[Data extracted from a collection]
▬▬▬▬▬▬▬▬▬▬

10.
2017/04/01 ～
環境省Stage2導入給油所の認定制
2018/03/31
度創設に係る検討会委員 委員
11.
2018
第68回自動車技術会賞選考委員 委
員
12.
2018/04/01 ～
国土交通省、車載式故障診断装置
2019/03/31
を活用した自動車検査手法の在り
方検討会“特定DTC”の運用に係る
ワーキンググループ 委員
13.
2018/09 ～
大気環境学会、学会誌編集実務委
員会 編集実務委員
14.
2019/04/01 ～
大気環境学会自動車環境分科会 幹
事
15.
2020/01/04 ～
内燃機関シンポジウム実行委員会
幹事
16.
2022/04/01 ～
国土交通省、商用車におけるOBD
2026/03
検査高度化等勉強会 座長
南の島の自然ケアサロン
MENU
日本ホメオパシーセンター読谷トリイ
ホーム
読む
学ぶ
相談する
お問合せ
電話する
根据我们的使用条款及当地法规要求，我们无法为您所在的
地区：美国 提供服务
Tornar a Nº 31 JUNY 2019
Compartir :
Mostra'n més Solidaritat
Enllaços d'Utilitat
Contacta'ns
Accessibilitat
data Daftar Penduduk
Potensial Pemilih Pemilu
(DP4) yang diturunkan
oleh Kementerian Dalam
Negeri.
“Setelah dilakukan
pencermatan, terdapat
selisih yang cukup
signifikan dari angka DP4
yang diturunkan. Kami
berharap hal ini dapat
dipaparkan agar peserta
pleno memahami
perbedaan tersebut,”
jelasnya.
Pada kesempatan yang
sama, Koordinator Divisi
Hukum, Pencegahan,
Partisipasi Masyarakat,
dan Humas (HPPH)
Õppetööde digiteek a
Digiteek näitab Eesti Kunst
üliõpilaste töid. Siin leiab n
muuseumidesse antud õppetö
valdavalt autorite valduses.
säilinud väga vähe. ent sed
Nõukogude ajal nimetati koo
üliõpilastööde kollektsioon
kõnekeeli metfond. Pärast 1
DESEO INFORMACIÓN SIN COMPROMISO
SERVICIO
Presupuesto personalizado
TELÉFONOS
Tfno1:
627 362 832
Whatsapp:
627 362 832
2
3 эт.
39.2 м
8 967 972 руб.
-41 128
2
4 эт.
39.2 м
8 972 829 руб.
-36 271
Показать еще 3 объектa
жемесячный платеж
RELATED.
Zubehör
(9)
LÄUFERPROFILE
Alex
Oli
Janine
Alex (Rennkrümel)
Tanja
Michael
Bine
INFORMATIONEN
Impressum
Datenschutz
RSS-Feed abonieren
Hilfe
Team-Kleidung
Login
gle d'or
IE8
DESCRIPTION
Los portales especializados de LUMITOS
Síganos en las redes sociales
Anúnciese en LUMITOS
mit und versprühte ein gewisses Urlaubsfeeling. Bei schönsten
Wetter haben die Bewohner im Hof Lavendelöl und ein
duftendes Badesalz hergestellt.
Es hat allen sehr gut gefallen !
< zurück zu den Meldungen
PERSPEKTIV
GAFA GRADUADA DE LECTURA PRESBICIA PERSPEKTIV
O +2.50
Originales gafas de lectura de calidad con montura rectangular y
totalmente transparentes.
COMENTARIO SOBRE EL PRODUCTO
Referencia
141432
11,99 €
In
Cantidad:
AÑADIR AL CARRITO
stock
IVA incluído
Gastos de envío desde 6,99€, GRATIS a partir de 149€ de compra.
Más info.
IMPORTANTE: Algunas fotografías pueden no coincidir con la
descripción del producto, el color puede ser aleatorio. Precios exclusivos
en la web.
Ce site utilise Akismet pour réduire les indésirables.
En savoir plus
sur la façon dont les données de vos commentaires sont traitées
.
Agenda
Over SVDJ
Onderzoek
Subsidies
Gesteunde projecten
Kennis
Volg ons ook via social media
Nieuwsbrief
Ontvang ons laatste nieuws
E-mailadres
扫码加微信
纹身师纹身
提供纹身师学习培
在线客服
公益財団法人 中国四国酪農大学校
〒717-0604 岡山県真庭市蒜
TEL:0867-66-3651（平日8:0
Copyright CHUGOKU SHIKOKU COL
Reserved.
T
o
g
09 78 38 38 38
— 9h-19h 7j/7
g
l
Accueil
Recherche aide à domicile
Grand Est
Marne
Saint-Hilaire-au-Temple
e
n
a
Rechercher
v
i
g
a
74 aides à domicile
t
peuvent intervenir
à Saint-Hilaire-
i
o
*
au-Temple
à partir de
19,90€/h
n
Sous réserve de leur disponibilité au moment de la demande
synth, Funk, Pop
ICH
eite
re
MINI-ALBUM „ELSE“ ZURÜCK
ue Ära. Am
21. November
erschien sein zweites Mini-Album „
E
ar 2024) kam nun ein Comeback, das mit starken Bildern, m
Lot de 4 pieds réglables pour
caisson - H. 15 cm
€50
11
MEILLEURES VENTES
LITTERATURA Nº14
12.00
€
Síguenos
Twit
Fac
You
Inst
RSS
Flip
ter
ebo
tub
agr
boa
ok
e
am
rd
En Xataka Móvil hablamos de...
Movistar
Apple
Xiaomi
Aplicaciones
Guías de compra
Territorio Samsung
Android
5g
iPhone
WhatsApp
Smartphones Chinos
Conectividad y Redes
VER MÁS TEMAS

▬▬▬▬▬▬▬▬▬▬

How many lines in the data contain "Hilaire"? Answer with the number alone.

2